Ivanti's Secure Access Client ships weekly mobile point releases — 22.7.4 through 22.8.7 — with documentation as the only visible signal.
The visible Ivanti feed is dominated by weekly Supported Platforms Guides for the Ivanti Secure Access Client (formerly Pulse Secure) on iOS, Android, and ChromeOS, spanning versions 22.7.4 through 22.8.7. A cumulative Android release notes index for 22.2.1–22.8.6 and accompanying admin and MDM deployment guides confirm steady mobile-client cadence. The captured content is documentation landing pages, not detailed change descriptions.
With only documentation pages observable, product trajectory is hard to read concretely. The frequent point releases suggest active maintenance of the mobile security client; the historical Pulse Secure → Ivanti rebrand and the Classic UI / New-UI dual maintenance both indicate gradual consolidation rather than a fresh directional move.
Expect continued weekly point releases on 22.8.x and a likely transition to 22.9.x or a 23.x line later in 2026. Substantive product moves probably exist in detailed release notes the crawler isn't reaching — a different ingestion path (the per-version release notes endpoints, not the SPG landing pages) would surface more useful signal.
Front is doubling down on AI as the primary surface, not a side feature.
The release stream is dense with AI work: knowledge-source connectors (Guru, Confluence) feeding Copilot and Autopilot, fact invalidation controls so admins can curate what AI cites, AI Translate landing across SMS/WhatsApp/Messenger/Chat, and new agent-runtime integrations like One that bridge Front to thousands of external tools.
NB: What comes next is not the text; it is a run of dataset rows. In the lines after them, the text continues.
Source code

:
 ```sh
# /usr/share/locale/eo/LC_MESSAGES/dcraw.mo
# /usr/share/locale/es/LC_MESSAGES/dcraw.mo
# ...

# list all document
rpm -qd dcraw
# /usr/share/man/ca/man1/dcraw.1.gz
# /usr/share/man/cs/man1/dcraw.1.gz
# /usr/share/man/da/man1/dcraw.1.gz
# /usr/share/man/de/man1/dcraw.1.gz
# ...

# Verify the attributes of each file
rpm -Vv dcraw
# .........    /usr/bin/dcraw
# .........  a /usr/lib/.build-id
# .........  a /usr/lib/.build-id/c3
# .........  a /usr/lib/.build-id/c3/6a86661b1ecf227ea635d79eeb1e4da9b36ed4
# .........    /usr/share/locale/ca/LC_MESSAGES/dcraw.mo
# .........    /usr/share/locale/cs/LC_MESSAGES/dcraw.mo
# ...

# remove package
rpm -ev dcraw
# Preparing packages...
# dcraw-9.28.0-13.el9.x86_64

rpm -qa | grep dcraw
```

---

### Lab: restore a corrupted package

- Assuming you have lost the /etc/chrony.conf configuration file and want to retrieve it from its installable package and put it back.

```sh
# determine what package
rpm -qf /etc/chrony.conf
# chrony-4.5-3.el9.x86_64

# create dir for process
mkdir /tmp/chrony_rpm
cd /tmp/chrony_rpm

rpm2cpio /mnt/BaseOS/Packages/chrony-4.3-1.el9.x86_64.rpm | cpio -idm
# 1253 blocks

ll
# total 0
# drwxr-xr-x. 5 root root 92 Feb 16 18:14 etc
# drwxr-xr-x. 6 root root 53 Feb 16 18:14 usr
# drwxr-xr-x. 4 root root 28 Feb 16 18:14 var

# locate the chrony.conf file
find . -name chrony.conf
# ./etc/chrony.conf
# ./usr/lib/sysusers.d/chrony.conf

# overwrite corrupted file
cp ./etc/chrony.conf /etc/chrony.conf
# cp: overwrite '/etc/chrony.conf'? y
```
Non-AI work (Salesforce/Asana templates, Zoom Contact Center, analytics) is still landing but plays second fiddle to the AI cadence.
Front is positioning as an AI-native customer comms hub rather than a shared-inbox tool with AI bolted on. The pattern — grounding AI in private knowledge, exposing admin governance over what AI says, broadening channel coverage — is the playbook for moving AI from gimmick to production-trusted. The integration push (Zoom CC, One, omnichannel surfaces) suggests Front wants to be the operator console for AI-mediated support, not just one of many inboxes.
Expect the next directional move to be deeper Autopilot autonomy — measurable AI-resolved ticket metrics, escalation rules tied to confidence, or AI-led drafting that promotes itself to send-without-review under specific governance gates. The fact-invalidation feature is a precondition for that.